Energie : Neckermann macht Biodiesel möglich

Die weltgrößte Biodiesel-Anlage geht in Sachsen-Anhalt an den Start. Die Anlage deckt den gesamten Wertschöpfungsprozess von der Saatgutannahme bis zur Biodieselgewinnung ab. Die Investoren sind trotz Marktturbulenzen optimistisch.

Henrik Mortsiefer

BerlinIn Sachsen-Anhalt ist am Freitag die größte integrierte Biodiesel-Raffinerie Europas eröffnet worden. Mit einer Produktionskapazität von 200 000 Tonnen jährlich ist die Anlage in Piesteritz, die über eine eigene Rapsmühle verfügt, sogar die weltweit größte ihrer Art. In das Werk und die Mühle wurden einschließlich der Entwicklung 85 Millionen Euro investiert, bis Ende September sollen dort 130 Mitarbeiter beschäftigt werden. Die Investition wurde nach Informationen dieser Zeitung mit insgesamt 32 Millionen Euro gefördert.

Sachsen-Anhalt trägt 16 Prozent zur deutschen Biodieselproduktion bei. Mit 5,2 Millionen Tonnen Raps steuert das Land zehn Prozent der bundesweiten Jahresernte bei. Das von einer Koalition aus SPD und CDU regierte Bundesland ist führend beim Anbau und der Verwendung nachwachsender Rohstoffe.

Der Betreiber der Raffinerie in Piesteritz, die Neckermann Renewables Wittenberg GmbH, deckt in der neuen Anlage den gesamten Wertschöpfungsprozess von der Saatgutannahme bis zur Biodieselgewinnung ab. Die Gesellschaft ist Teil der Gate-Gruppe, die bereits Raffinerien in Halle und Enns (Österreich) besitzt. Die Familie Neckermann hält 35 Prozent an Gate, 65 Prozent liegen bei der börsennotierten Fortune Management Inc. (FMI). „Wir könnten theoretisch jedes Jahr die gesamte Rapsernte Sachsen-Anhalts in der neuen Anlage verarbeiten“, sagte FMI-Chef René Müller dem Tagesspiegel am Freitag. Die Rapsmühle werde ihren Rohstoff aus einem Umkreis von maximal 100 Kilometern beziehen und habe sich durch Sieben-Jahres-Verträge langfristig abgesichert.
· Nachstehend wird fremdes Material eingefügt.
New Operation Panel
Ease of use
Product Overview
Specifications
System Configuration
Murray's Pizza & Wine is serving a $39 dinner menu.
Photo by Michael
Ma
 Branchenexperten warnen davor, dass der Biodieselbranche in Deutschland der Rohstoff ausgehen könnte, weil es nicht genügend heimische Anbaufläche gibt. Allein 2006 wurden 1,4 Millionen Hektar Raps angebaut – 20 Prozent mehr als im Jahr zuvor. „Wir haben keinen Engpass“, sagte hingegen FMI-Vorstand Müller. Auch der schrittweise Abbau von Steuervorteilen (siehe Kasten) für Biodiesel macht den Betreibern der neuen Anlage keine Sorgen. Der Verband der Biokraftstoffindustrie hatte unlängst vor einem Kollaps des Absatzmarktes gewarnt, sollten die Steuersätze nicht an die wirtschaftliche Lage der Hersteller angepasst werden. „Die aktuellen Probleme auf dem Biodieselmarkt resultieren fast ausschließlich aus dem Bereich des reinen Biodiesels (B 100)“, sagte Müller dem Tagesspiegel. „Mit dem Ende der Steuerfreiheit ist es für die Spediteure nicht mehr rentabel, reinen Biodiesel zu tanken.“ Die Anlage in Piesteritz produziere aber ausschließlich für den nach wie vor attraktiven Markt handelsüblicher Dieselkraftstoffe (B 5), der mit Raten von rund fünf Prozent pro Jahr wachse. „Wir liefern zu 100 Prozent an große Mineralölkonzerne, darunter fünf der sechs Ölmultis“, sagte Müller. Unter den Herstellern von reinem Biodiesel werde es wegen der veränderten Rahmenbedingungen in diesem und im kommenden Jahr zu einer „dramatischen Marktbereinigung“ kommen, glaubt der FMI-Chef. Von 30 Herstellern würden am Ende nur vier oder fünf übrig bleiben.

Die Investition in Sachsen-Anhalt soll sich von Beginn an lohnen. „Mit der Anlage können wir beweisen, dass auch unter den schwierigen Marktbedingungen mit Biodiesel vernünftige Renditen erwirtschaftet werden können“, sagte Gate-Geschäftsführer Dieter Heisig.